» **Exercise 1**
Can you return the passage from the article on rate-and-term refinancing word for word, starting with "The other common" and going on through "of the loan."?

» **Selected text**
start

What Is A Rate-And-Term Refinance?
Author:
Kevin GrahamJan 10, 2025
•11-minute read
Are interest rates lower now than when you originally got your mortgage loan? Maybe you want to change your term to lower your payment or pay off your loan faster. A rate-and-term refinance could be your key to both.
The Basics Of A Rate-And-Term Refinance
A rate-and-term refinance, sometimes called a rate-and-term option or a no cash-out refinance, allows you to change the terms of your current loan, replacing it with terms that are more favorable.
Refinancing means paying off your previous mortgage and making payments on a brand-new home loan. A rate-and-term refinance allows you to lower your payments, change your term or both with the goal of savings. For instance, taking a longer term means saving on monthly payments while shorter terms mean paying less interest on the loan.
The other common type of refinance, a cash-out refi, allows you to convert your home value to cash by taking on a bigger loan. With a rate-and-term refi, your mortgage balance isn’t touched.
Benefits Of A Rate-And-Term Refinance
Homeowners can take advantage of several benefits of a rate-and-term refinance. Let’s take a look at some of the most common reasons homeowners choose to take this step.
Lower Your Interest Rate
If current interest rates are lower than when you first got your loan, you may be able to get a lower one. You might also qualify for a lower interest rate if you have a better credit score or more equity now than when you got your original mortgage.
Because mortgages involve high loan amounts, even the difference of a few tenths of a percentage point in the rate can make a difference in the monthly payment and lifetime cost of the loan.
Reduce Your Monthly Mortgage Payment
You might choose a rate-and-term refi if you want lower monthly payments. This is often a pleasant side effect of a longer term or lower interest rate. Your monthly payment tends to go down when you refinance a mortgage to a longer term because you give yourself more time to pay off your loan while making more overall payments.

end

» **Task data**

start

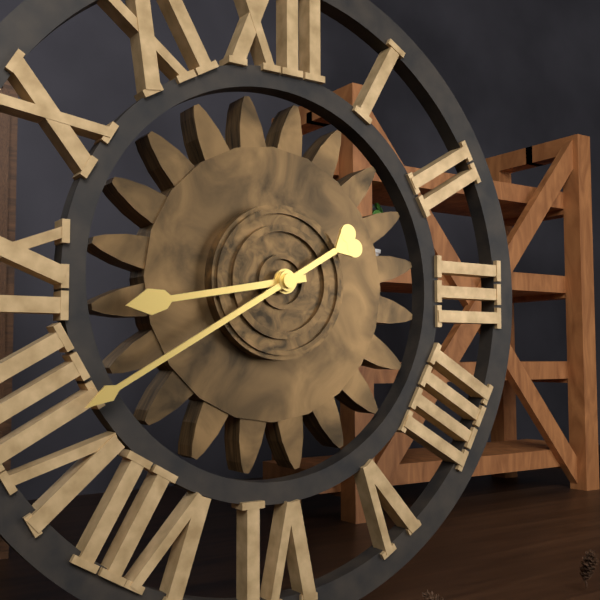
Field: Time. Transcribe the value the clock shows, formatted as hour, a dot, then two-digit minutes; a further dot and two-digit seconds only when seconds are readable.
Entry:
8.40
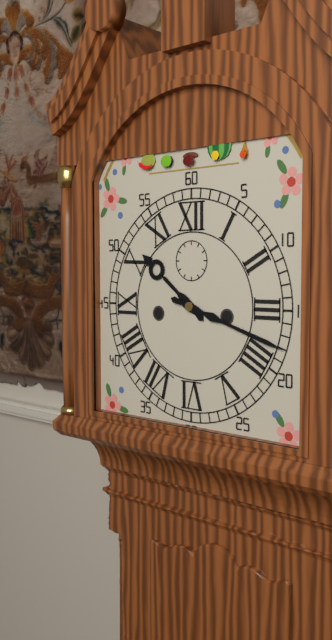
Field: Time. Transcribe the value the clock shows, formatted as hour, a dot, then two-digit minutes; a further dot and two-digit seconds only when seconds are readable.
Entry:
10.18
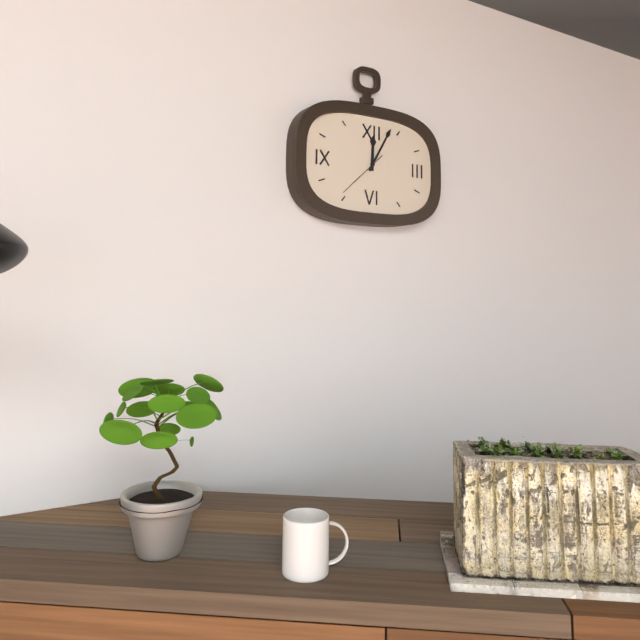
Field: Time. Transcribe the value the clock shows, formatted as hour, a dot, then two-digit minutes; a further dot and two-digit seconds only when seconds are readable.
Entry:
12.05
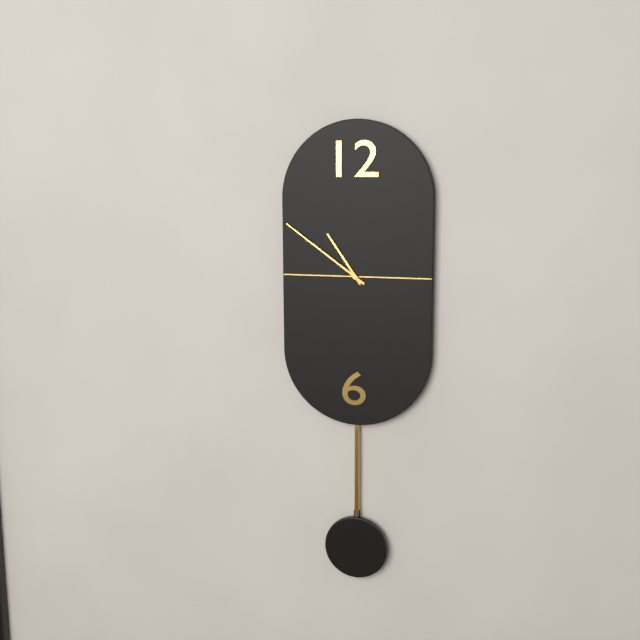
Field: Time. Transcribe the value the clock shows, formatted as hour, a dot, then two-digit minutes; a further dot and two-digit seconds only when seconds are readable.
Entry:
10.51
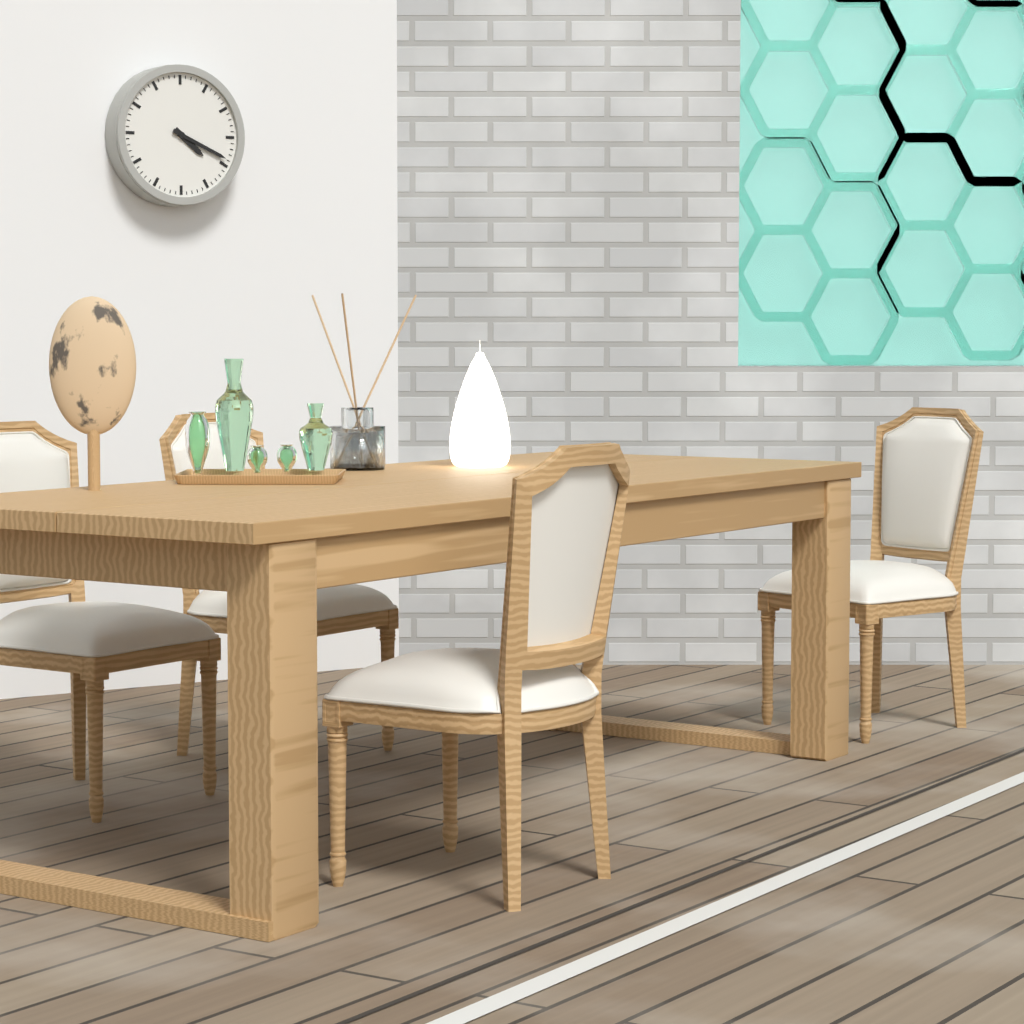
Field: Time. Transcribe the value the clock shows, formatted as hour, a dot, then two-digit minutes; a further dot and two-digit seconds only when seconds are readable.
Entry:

end

» **Exercise 2**
Can you rewrite the five clock entries above with "clock" replaced by "timepiece", changing nothing else and leaving out the pictures?

» **Reply 1**
The other common type of refinance, a cash-out refi, allows you to convert your home value to cash by taking on a bigger loan. With a rate-and-term refi, your mortgage balance isn’t touched.
Benefits Of A Rate-And-Term Refinance
Homeowners can take advantage of several benefits of a rate-and-term refinance. Let’s take a look at some of the most common reasons homeowners choose to take this step.
Lower Your Interest Rate
If current interest rates are lower than when you first got your loan, you may be able to get a lower one. You might also qualify for a lower interest rate if you have a better credit score or more equity now than when you got your original mortgage.
Because mortgages involve high loan amounts, even the difference of a few tenths of a percentage point in the rate can make a difference in the monthly payment and lifetime cost of the loan.

» **Reply 2**
Field: Time. Transcribe the value the timepiece shows, formatted as hour, a dot, then two-digit minutes; a further dot and two-digit seconds only when seconds are readable.
Entry:
8.40
Field: Time. Transcribe the value the timepiece shows, formatted as hour, a dot, then two-digit minutes; a further dot and two-digit seconds only when seconds are readable.
Entry:
10.18
Field: Time. Transcribe the value the timepiece shows, formatted as hour, a dot, then two-digit minutes; a further dot and two-digit seconds only when seconds are readable.
Entry:
12.05
Field: Time. Transcribe the value the timepiece shows, formatted as hour, a dot, then two-digit minutes; a further dot and two-digit seconds only when seconds are readable.
Entry:
10.51
Field: Time. Transcribe the value the timepiece shows, formatted as hour, a dot, then two-digit minutes; a further dot and two-digit seconds only when seconds are readable.
Entry:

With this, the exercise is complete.